(Dataset excerpts)
= = =
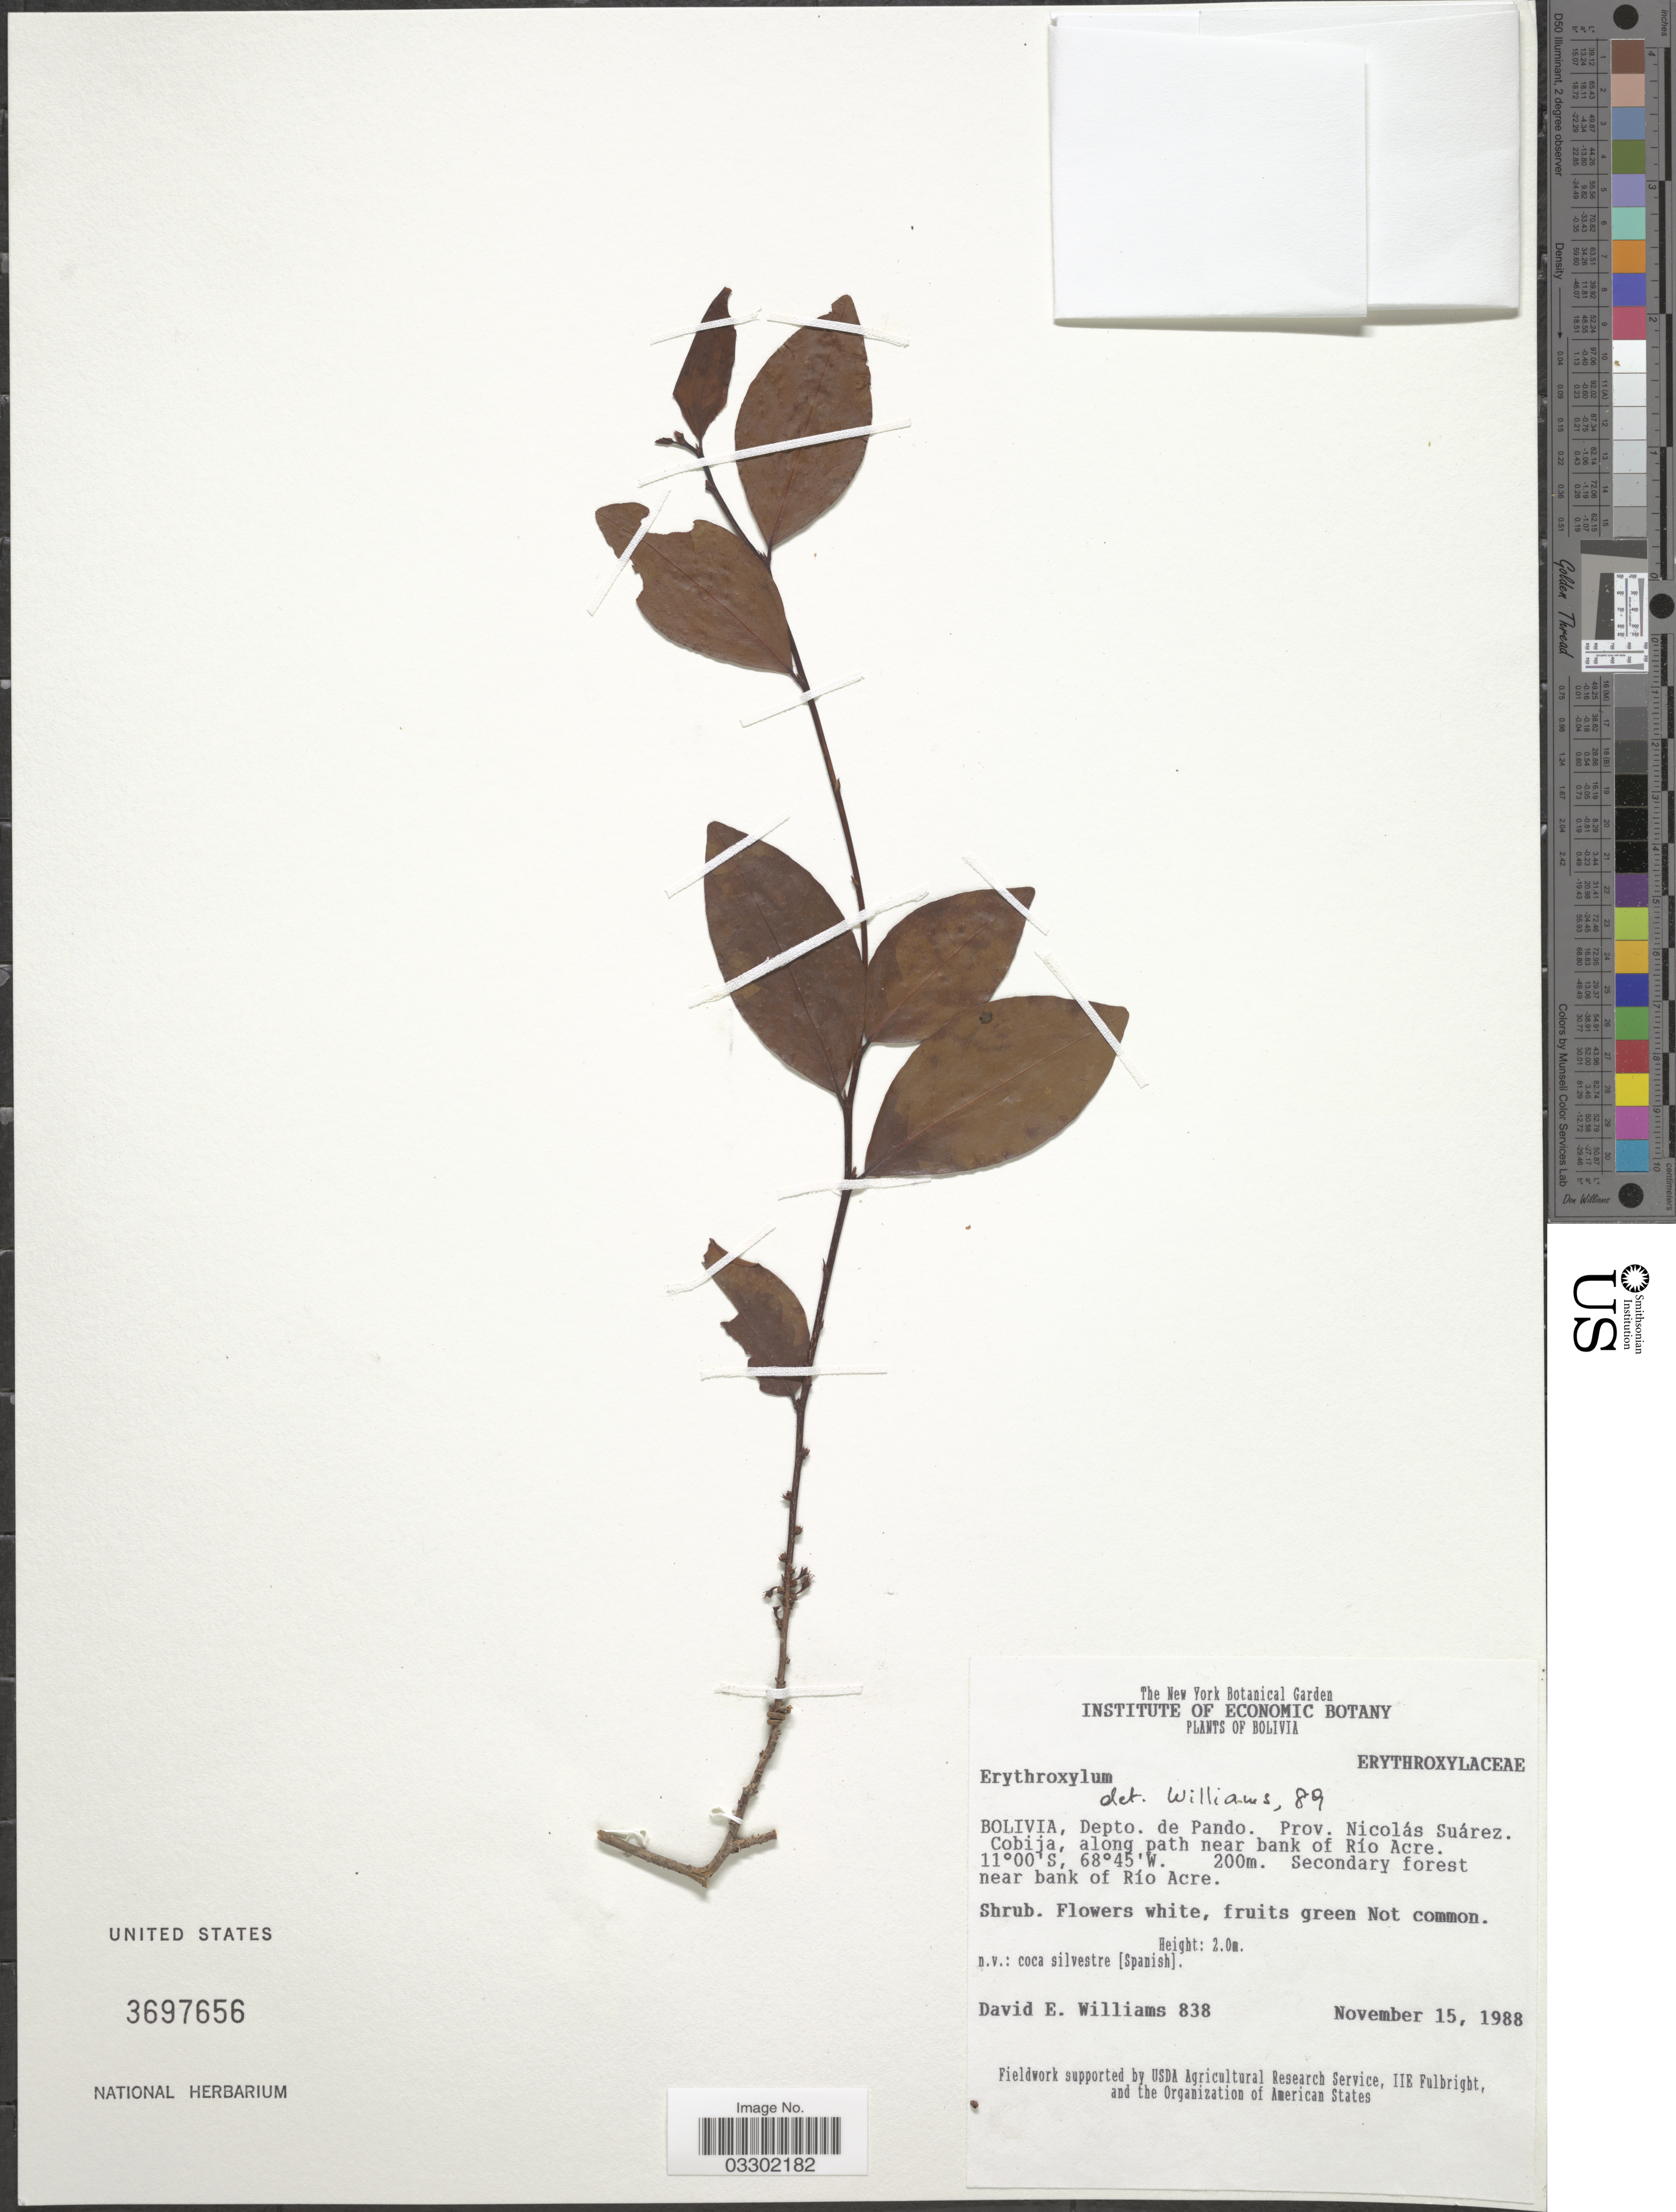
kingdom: Plantae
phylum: Tracheophyta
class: Magnoliopsida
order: Malpighiales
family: Erythroxylaceae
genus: Erythroxylum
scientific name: Erythroxylum sp.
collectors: D. E. Williams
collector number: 838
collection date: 1988-11-15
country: Bolivia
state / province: Pando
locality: Depto. de Pando. Prov. Nicolás Suárez. Cobija, along path near bank of Río Acre. Secondary forest near bank of Río Acre.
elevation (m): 200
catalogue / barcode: US 3697656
= = =
Reproduce every line of the rows above without changing anything, leaving out the pictures.

*RESPONSE TO THE TASK*.
kingdom: Plantae
phylum: Tracheophyta
class: Magnoliopsida
order: Malpighiales
family: Erythroxylaceae
genus: Erythroxylum
scientific name: Erythroxylum sp.
collectors: D. E. Williams
collector number: 838
collection date: 1988-11-15
country: Bolivia
state / province: Pando
locality: Depto. de Pando. Prov. Nicolás Suárez. Cobija, along path near bank of Río Acre. Secondary forest near bank of Río Acre.
elevation (m): 200
catalogue / barcode: US 3697656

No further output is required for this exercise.